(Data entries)
Segment Open

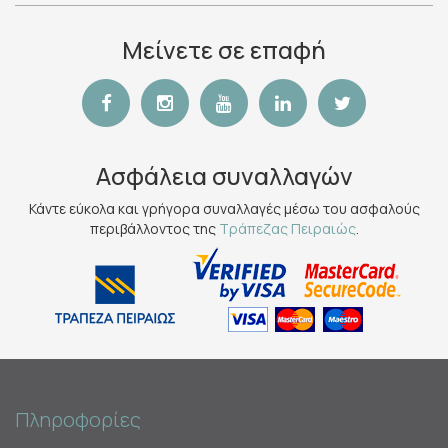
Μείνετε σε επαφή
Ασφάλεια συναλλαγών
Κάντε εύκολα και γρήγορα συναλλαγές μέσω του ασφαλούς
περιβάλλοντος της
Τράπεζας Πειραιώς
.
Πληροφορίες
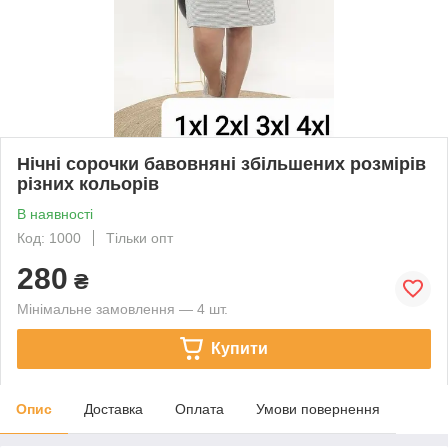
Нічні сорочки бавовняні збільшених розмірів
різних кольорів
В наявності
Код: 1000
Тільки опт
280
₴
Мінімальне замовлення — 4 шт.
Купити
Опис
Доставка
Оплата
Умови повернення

Segment Closed
Segment Open

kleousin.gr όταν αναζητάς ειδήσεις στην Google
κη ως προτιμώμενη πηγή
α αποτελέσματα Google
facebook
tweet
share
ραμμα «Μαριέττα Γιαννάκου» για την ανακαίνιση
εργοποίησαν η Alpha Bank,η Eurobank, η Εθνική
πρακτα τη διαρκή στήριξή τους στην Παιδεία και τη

Segment Closed

Report every line of the listing that contains the string "στην", copying each such line in full.

● Solved problem
kleousin.gr όταν αναζητάς ειδήσεις στην Google
πρακτα τη διαρκή στήριξή τους στην Παιδεία και τη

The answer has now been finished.